=== Fragmento seleccionado ===
La percepción del tiempo y su valor en economía

En algunos posts anteriores se ha discutido la importancia del tiempo en muchas decisiones económicas, algunas de ellas relacionadas con la oferta individual de trabajo, los horarios comerciales o la oportunidad de implementar o no determinadas políticas. En general, los economistas somos conscientes de que el tiempo es un recurso escaso y, como tal, tiene valor, por lo que ignorarlo o estimarlo erróneamente puede conducirnos a decisiones ineficientes. Uno de los ejemplos más claros de esta relevancia aparece en la evaluación de proyectos de transporte (por ejemplo, la construcción de una nueva línea de alta velocidad ferroviaria) donde una parte importante de los beneficios sociales suele proceder de la valoración de los ahorros de tiempo de los usuarios actuales y potenciales de dicha infraestructura en comparación con los modos de transporte existentes.

Desde las contribuciones seminales de Becker en 1965 con su ‘A Theory of the Allocation of Time’, la fundamentación teórica de cualquier medición del valor del tiempo se asocia a los modelos de elección del consumidor individual, quien debe distribuir el tiempo que se le ha asignado entre trabajar (y, por tanto, obtener renta para el consumo) y el ocio. La dotación limitada de tiempo, junto con la habitual restricción presupuestaria, conduce a que el tiempo pueda ser convertido en dinero, reduciendo el consumo y asignando más horas al trabajo. Esto nos lleva a una primera valoración del tiempo, definido simplemente como coste de oportunidad del trabajo y asociándolo, por comodidad, al salario “que se deja de ganar”.
=== Conjunto de datos ===
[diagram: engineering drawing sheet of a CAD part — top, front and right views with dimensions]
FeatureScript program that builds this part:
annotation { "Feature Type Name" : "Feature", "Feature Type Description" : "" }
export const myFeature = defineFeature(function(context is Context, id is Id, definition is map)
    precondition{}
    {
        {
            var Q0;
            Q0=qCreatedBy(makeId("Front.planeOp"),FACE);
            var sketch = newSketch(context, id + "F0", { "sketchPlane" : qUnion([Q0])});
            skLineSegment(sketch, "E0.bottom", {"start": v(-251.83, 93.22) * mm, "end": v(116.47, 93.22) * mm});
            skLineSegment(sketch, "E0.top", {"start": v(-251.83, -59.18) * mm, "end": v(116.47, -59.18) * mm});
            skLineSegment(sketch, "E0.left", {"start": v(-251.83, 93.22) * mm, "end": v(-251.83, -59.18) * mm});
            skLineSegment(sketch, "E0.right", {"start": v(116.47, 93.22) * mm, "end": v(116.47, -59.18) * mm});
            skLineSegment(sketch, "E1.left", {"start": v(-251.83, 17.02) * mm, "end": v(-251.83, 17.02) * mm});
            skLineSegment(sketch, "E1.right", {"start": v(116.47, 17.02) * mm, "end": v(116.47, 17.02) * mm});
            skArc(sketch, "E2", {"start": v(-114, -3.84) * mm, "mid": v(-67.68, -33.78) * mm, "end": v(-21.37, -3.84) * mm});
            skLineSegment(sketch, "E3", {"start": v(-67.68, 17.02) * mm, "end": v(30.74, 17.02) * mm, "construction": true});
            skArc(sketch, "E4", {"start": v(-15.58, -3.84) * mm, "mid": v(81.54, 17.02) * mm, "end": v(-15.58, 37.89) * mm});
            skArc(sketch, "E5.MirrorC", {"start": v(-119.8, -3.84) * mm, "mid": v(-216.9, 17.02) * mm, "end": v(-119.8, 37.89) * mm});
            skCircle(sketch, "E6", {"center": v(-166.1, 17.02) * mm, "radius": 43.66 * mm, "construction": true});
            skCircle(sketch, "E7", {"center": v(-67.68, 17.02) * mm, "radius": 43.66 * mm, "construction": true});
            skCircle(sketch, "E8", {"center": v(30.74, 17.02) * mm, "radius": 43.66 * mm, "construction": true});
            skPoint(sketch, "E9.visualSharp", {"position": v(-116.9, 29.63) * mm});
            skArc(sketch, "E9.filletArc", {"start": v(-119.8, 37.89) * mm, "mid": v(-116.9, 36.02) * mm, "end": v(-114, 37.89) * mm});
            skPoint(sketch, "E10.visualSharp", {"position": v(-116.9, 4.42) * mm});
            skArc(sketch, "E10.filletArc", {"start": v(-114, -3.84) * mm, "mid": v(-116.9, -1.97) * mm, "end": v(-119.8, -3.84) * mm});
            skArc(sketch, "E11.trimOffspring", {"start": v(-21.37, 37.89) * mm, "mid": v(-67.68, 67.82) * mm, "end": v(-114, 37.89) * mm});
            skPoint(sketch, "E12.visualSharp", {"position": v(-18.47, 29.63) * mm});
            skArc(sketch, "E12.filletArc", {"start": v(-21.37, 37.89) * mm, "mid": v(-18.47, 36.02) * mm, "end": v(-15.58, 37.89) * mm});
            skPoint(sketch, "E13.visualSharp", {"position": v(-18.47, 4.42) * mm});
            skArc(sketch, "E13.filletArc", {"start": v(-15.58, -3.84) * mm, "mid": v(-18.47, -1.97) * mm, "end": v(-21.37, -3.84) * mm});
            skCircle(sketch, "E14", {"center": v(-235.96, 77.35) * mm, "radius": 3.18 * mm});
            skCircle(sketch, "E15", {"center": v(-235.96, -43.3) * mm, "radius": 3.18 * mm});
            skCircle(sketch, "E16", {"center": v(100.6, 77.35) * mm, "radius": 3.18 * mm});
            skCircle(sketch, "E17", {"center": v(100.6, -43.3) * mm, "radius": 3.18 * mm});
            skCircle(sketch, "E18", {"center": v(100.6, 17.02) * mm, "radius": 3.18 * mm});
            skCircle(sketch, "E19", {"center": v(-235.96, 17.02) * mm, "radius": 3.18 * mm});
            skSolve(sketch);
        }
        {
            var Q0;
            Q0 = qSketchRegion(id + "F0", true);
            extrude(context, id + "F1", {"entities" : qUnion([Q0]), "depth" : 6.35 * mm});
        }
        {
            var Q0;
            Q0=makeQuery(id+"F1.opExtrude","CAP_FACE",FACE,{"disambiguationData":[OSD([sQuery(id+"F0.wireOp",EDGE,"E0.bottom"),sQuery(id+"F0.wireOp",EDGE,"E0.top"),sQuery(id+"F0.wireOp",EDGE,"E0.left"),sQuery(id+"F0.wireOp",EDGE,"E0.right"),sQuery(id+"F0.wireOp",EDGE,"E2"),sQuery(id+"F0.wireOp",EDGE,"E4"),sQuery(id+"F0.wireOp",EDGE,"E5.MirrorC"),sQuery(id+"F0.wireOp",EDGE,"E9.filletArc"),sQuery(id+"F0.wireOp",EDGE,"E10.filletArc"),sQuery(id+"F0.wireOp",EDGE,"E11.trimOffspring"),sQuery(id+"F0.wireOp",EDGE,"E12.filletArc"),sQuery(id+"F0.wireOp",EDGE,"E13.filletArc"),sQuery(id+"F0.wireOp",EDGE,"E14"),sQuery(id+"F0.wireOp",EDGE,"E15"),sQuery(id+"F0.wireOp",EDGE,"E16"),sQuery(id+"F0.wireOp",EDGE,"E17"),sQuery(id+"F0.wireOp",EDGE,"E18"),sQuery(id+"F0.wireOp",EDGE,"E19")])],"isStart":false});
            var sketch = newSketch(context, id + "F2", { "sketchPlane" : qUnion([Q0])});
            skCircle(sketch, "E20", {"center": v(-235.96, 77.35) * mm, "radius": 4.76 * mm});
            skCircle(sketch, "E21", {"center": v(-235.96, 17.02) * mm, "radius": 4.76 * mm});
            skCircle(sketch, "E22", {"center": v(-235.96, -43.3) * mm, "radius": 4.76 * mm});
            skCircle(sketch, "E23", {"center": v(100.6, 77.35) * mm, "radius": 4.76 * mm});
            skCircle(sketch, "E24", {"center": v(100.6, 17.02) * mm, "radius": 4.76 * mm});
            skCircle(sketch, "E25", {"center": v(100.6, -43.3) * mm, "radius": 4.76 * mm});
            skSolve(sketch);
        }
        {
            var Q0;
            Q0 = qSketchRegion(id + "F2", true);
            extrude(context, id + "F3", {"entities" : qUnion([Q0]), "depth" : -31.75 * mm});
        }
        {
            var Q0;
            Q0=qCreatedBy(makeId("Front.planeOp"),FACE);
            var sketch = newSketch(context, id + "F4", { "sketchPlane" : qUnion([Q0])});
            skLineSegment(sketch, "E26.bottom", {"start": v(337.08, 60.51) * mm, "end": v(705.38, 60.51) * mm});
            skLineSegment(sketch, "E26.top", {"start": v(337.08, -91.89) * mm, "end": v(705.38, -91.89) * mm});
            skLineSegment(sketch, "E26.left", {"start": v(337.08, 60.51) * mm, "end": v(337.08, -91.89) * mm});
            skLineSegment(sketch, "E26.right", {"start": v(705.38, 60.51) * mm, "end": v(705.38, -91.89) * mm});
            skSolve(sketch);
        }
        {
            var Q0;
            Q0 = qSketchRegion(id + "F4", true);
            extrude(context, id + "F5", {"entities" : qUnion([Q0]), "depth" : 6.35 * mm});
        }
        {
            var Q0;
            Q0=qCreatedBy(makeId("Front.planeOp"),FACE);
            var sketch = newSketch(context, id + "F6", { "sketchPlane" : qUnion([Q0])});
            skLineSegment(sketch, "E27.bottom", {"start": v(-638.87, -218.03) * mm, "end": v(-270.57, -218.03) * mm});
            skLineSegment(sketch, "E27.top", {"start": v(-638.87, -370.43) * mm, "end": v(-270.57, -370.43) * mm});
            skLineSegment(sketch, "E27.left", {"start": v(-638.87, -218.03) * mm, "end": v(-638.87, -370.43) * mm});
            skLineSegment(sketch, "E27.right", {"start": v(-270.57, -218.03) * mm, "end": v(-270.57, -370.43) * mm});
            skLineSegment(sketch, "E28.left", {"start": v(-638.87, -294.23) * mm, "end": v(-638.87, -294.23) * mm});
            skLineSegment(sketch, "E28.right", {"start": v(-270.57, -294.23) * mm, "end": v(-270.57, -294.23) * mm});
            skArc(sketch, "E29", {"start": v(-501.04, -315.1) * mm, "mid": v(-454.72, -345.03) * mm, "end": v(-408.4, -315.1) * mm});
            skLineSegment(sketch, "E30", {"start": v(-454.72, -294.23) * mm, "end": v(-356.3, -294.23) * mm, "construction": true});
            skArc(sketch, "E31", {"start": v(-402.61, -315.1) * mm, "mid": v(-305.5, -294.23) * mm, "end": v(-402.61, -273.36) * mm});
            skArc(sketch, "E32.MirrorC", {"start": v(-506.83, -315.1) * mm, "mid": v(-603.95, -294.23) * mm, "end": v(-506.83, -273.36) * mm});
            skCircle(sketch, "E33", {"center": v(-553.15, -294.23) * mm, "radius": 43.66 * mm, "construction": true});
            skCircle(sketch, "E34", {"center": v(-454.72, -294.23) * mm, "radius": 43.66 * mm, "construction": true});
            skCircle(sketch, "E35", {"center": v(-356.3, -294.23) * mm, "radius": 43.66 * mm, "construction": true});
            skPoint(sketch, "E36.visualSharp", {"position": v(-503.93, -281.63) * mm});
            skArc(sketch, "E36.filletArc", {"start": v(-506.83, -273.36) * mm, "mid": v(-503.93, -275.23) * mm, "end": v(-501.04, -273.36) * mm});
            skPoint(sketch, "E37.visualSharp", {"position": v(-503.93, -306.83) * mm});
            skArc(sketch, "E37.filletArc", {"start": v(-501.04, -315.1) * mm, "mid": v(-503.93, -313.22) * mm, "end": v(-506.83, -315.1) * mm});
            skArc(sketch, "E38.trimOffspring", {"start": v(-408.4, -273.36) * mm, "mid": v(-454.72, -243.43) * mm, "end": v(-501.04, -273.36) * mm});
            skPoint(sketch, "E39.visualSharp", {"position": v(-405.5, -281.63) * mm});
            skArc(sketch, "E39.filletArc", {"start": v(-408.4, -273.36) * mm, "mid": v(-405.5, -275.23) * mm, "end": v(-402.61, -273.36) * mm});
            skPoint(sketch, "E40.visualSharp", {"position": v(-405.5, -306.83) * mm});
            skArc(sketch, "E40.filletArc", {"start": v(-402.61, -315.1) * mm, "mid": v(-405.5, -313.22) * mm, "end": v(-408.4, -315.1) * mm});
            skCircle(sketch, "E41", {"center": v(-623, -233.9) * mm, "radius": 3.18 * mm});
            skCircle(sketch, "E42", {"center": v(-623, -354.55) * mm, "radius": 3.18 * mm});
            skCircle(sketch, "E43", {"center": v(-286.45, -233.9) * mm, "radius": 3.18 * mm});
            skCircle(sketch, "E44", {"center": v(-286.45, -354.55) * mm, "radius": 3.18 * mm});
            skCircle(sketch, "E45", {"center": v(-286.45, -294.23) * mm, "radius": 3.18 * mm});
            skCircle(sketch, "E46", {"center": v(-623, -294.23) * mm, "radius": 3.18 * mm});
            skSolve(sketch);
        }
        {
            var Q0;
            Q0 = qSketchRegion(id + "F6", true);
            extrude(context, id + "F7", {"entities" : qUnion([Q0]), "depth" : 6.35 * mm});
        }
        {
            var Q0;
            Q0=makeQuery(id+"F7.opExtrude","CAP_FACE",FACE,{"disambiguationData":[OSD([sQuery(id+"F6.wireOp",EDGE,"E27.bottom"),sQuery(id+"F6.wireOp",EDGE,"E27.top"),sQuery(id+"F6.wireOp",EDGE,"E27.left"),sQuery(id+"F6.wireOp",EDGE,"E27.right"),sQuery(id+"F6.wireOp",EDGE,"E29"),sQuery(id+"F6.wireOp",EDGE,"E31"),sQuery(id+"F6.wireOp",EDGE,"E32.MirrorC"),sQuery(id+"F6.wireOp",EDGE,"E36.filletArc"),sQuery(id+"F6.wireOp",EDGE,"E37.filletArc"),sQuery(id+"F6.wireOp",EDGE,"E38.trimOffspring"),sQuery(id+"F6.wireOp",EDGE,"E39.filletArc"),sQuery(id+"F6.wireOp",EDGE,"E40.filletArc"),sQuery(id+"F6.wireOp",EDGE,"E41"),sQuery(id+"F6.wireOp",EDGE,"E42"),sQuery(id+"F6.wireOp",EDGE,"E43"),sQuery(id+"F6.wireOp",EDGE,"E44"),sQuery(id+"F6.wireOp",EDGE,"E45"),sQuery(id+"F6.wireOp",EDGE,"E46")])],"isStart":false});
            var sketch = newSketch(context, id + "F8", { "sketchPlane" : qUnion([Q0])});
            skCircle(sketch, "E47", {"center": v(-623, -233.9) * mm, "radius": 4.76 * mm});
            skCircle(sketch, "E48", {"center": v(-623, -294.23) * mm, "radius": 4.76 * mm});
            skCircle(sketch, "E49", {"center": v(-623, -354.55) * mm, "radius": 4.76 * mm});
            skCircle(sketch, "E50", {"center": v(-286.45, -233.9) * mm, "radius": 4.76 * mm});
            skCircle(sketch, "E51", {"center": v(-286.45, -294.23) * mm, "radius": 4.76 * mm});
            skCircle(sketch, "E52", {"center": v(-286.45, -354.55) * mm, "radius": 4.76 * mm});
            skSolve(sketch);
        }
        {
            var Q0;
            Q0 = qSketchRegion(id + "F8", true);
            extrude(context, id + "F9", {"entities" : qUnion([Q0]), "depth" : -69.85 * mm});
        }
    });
===
__Ejercicios__
1/ ¿Qué decisiones económicas relacionadas con la importancia del tiempo cita el texto sobre el valor del tiempo como tratadas en posts anteriores?
2/ Reproduce el pasaje del texto sobre el valor del tiempo que comienza en "En algunos posts" y termina en "de transporte existentes.".
3/ Según el texto sobre el valor del tiempo, ¿por qué puede el tiempo convertirse en dinero? Responde en una a tres oraciones.
Las entradas no guardan ninguna relación con el texto sobre el valor del tiempo.

__Soluciones__
1/ La oferta individual de trabajo, los horarios comerciales y la oportunidad de implementar o no determinadas políticas.

2/
En algunos posts anteriores se ha discutido la importancia del tiempo en muchas decisiones económicas, algunas de ellas relacionadas con la oferta individual de trabajo, los horarios comerciales o la oportunidad de implementar o no determinadas políticas. En general, los economistas somos conscientes de que el tiempo es un recurso escaso y, como tal, tiene valor, por lo que ignorarlo o estimarlo erróneamente puede conducirnos a decisiones ineficientes. Uno de los ejemplos más claros de esta relevancia aparece en la evaluación de proyectos de transporte (por ejemplo, la construcción de una nueva línea de alta velocidad ferroviaria) donde una parte importante de los beneficios sociales suele proceder de la valoración de los ahorros de tiempo de los usuarios actuales y potenciales de dicha infraestructura en comparación con los modos de transporte existentes.

3/ Porque la dotación de tiempo es limitada y, junto con la habitual restricción presupuestaria, eso permite convertir el tiempo en dinero reduciendo el consumo y asignando más horas al trabajo.